Why are these results significant?
Although the epidemiologic data linked insulin glargine to people with type 2 diabetes, there was a great concern in regard to the use of insulin glargine in those with type 1 diabetes that include young children, adolescents, and adults. Many people with type 1 diabetes have been on insulin, particularly glargine, for many years. Keep in mind that glargine has been used in every age group, often “off-label” (it is approved for children over 6 years of age), and that toddlers are often placed on glargine as the “basal” insulin in basal bolus therapy. After the publicity in regard to the Diabetologia papers, many parents of young children became quite concerned. It is very reassuring that this particular study had demonstrated no carcinogenic effects. All studies have limitations. However, the prospective design and the large number of randomized subjects strengthen this study. A major limitation, however, is that the study was funded by Sanofi-Aventis, the pharmaceutical company that manufactures glargine.

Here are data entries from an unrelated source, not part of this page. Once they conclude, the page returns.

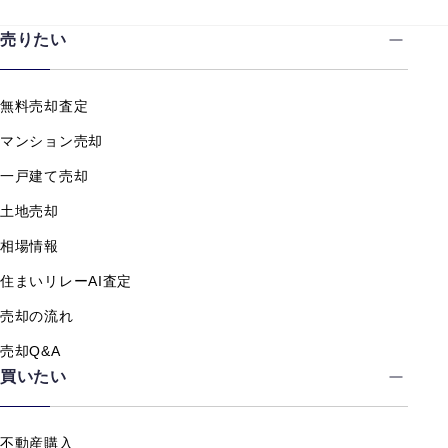
売りたい
無料売却査定
マンション売却
一戸建て売却
土地売却
相場情報
住まいリレーAI査定
売却の流れ
売却Q&A
買いたい
不動産購入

I should note, however, that Laurel Habel and colleagues of Kaiser Permanente, Oakland, presented an abstract at the ADA noting a “modest increase of breast cancer risk over 3 years among new glargine users compared with new users of insulin type 2 diabetes” (Sturmer T, et al "Risk for cancer after initiation of insulin glargine versus NPH -- A new user comparator drug cohort study" ADA2012. Habel L, et al "Insulin glargine and cancer risk: Kaiser Permanente California Cohort Study" ADA 2012.) However, the authors demonstrated “no increased risk of breast cancer in their huge database who were on insulin for a longer period of time and switched to glargine after treatment with NPH and think that this might have been a chance finding. A limitation of this 3-year study is that the patients on glargine need to be followed for a longer period of time and future prospective studies will need to be conducted.
Keep in mind that Detemir, the other basal, relatively peakless insulin, has not been utilized in the studies. I suspect that it also would be found to have no relationship to an increased incidence of cancer. Clearly, additional prospective studies will be performed that will hopefully further support the above data and provide reassuring evidence that an extremely therapeutic basal insulin does not lead to an increased incidence of cancer.
Knickers update: Knickers is now 7 ½ months old and has completed 5 out of 7 obedience sessions at the Greenbelt Dog Training School. (I, too, have been successfully trained by Knickers to indulge his whims!) We are hopeful that he will shortly complete and fulfill all Children’s National Medical Center requirements and soon accompany me, as my “pet therapist,” to all the outpatient clinics around the Washington Capital area beltway.